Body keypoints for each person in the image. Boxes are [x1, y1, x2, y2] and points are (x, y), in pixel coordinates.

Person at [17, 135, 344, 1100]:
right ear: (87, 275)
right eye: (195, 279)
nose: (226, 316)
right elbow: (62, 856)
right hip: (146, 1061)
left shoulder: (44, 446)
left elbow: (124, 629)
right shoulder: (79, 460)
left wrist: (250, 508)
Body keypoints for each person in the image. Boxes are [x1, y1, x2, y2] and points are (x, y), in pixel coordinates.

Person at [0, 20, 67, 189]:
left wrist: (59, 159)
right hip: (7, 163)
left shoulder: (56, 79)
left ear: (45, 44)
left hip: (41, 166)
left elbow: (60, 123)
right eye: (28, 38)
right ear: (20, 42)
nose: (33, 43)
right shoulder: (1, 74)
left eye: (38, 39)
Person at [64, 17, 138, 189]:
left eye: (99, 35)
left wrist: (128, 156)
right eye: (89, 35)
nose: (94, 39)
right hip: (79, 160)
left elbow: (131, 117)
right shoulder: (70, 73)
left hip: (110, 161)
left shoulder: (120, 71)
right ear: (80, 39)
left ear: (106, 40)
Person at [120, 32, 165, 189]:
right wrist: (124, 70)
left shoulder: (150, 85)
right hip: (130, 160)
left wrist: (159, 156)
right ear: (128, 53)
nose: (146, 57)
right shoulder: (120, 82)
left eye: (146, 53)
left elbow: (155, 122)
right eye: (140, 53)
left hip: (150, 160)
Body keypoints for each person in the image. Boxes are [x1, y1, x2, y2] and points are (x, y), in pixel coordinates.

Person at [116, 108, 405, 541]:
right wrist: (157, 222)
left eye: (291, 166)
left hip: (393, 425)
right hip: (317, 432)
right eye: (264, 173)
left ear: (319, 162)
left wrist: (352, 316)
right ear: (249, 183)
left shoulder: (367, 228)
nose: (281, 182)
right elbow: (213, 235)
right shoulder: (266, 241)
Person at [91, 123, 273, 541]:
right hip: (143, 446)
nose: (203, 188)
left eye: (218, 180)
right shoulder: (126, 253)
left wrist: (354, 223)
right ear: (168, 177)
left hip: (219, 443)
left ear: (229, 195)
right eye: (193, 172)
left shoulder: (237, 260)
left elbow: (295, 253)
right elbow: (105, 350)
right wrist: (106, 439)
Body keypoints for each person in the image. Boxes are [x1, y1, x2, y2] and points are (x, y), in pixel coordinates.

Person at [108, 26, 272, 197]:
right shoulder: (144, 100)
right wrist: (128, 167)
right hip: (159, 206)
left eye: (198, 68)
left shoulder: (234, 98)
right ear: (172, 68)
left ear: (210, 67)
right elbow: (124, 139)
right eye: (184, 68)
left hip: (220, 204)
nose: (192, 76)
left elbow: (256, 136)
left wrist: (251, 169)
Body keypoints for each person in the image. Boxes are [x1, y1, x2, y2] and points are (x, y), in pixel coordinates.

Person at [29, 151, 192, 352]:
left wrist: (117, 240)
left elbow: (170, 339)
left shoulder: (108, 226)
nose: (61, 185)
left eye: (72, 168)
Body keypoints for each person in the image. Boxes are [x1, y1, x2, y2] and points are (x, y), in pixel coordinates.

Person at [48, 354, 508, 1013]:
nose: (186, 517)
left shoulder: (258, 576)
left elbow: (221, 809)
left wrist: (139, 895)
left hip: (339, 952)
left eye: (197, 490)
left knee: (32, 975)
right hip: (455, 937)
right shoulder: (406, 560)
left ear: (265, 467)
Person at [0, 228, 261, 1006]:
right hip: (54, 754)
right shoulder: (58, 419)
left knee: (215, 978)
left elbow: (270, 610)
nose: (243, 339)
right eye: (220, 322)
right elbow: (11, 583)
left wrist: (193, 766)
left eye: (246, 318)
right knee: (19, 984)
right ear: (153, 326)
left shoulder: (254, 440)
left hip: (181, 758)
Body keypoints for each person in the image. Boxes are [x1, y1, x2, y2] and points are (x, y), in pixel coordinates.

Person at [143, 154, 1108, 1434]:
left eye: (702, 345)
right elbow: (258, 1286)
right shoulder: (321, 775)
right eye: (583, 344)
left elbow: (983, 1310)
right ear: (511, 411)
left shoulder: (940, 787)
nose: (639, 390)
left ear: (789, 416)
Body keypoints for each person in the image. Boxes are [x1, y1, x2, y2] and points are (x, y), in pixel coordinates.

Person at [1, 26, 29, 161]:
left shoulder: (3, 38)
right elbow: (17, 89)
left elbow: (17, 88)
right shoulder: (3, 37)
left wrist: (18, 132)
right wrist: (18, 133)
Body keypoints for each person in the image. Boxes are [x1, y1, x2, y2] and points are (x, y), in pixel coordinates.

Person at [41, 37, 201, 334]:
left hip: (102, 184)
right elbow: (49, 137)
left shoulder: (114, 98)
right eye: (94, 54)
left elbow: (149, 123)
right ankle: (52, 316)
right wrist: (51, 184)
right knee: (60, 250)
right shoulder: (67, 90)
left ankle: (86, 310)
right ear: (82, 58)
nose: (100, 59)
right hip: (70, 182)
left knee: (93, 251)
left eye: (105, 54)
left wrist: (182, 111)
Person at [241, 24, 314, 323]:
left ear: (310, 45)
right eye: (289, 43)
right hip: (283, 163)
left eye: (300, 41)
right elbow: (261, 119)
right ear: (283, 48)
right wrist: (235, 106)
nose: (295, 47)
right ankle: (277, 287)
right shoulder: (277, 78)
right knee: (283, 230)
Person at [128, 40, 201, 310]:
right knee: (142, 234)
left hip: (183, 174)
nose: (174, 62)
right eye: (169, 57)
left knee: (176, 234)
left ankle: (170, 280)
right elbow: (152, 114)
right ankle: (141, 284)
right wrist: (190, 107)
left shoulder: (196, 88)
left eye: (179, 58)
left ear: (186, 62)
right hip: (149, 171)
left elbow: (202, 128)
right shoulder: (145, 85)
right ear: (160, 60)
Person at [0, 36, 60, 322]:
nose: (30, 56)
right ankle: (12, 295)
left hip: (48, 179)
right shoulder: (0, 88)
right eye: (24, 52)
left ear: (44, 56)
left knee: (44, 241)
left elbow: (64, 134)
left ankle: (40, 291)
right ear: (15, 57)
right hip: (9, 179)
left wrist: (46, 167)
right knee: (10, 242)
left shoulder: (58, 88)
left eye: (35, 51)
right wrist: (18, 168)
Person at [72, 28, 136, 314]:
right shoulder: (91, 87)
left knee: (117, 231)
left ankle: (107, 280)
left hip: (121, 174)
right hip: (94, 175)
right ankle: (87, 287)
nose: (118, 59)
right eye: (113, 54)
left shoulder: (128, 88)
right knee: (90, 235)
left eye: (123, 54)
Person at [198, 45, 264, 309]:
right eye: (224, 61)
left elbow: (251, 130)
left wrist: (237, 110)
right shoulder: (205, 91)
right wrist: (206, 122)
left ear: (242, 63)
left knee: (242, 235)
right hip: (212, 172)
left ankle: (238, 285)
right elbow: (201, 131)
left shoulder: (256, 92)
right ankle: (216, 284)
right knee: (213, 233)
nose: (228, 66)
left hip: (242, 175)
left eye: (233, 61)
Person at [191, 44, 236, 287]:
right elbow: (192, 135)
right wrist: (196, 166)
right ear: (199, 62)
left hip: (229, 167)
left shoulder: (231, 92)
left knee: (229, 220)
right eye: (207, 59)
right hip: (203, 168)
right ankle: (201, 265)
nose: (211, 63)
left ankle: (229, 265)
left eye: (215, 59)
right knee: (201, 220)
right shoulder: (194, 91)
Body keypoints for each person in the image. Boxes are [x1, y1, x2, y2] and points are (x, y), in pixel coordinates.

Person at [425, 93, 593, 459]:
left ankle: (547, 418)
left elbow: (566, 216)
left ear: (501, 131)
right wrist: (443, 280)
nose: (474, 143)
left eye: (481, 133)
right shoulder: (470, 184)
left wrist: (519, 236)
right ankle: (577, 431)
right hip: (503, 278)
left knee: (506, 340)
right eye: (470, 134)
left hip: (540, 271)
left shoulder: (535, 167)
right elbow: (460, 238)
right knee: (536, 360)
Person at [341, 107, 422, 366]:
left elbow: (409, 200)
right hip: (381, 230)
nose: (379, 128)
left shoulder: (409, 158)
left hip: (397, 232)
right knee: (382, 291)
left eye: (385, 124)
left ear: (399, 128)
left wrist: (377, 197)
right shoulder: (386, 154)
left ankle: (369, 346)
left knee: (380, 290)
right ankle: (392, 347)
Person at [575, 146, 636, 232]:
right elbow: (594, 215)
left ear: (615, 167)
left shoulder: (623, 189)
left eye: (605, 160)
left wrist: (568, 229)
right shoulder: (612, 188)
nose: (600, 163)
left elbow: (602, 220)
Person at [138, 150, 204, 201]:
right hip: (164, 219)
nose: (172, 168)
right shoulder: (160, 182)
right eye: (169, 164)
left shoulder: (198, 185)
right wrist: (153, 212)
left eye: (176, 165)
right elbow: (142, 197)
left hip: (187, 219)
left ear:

###

* TASK BRIEF: What you give back should be exactly the lines of the data above from the line with "right eye: (184, 68)" through the line with "left hip: (102, 184)", both of those included, and nothing more.

* RESPONSE AREA:
right eye: (184, 68)
left hip: (220, 204)
nose: (192, 76)
left elbow: (256, 136)
left wrist: (251, 169)
Body keypoints for each person in the image. Boxes are [x1, y1, x2, y2] and points are (x, y), in pixel coordinates.

Person at [29, 151, 192, 352]:
left wrist: (117, 240)
left elbow: (170, 339)
left shoulder: (108, 226)
nose: (61, 185)
left eye: (72, 168)
Body keypoints for each person in the image. Boxes are [x1, y1, x2, y2] and points are (x, y), in pixel coordinates.

Person at [48, 354, 508, 1013]:
nose: (186, 517)
left shoulder: (258, 576)
left elbow: (221, 809)
left wrist: (139, 895)
left hip: (339, 952)
left eye: (197, 490)
left knee: (32, 975)
right hip: (455, 937)
right shoulder: (406, 560)
left ear: (265, 467)
Person at [0, 228, 261, 1006]:
right hip: (54, 754)
right shoulder: (58, 419)
left knee: (215, 978)
left elbow: (270, 610)
nose: (243, 339)
right eye: (220, 322)
right elbow: (11, 583)
left wrist: (193, 766)
left eye: (246, 318)
right knee: (19, 984)
right ear: (153, 326)
left shoulder: (254, 440)
left hip: (181, 758)
Body keypoints for each person in the image. Boxes are [x1, y1, x2, y2] and points are (x, y), in pixel coordinates.

Person at [143, 154, 1108, 1434]:
left eye: (702, 345)
right elbow: (258, 1286)
right shoulder: (321, 775)
right eye: (583, 344)
left elbow: (983, 1310)
right ear: (511, 411)
left shoulder: (940, 787)
nose: (639, 390)
left ear: (789, 416)
Body keypoints for each person in the image. Boxes are [x1, y1, x2, y2] and points are (x, y), in pixel coordinates.

Person at [1, 26, 29, 161]:
left shoulder: (3, 38)
right elbow: (17, 89)
left elbow: (17, 88)
right shoulder: (3, 37)
left wrist: (18, 132)
right wrist: (18, 133)
Body keypoints for each person in the image. Boxes are [x1, y1, x2, y2] and points are (x, y), in pixel coordinates.

Person at [41, 37, 201, 334]:
left hip: (102, 184)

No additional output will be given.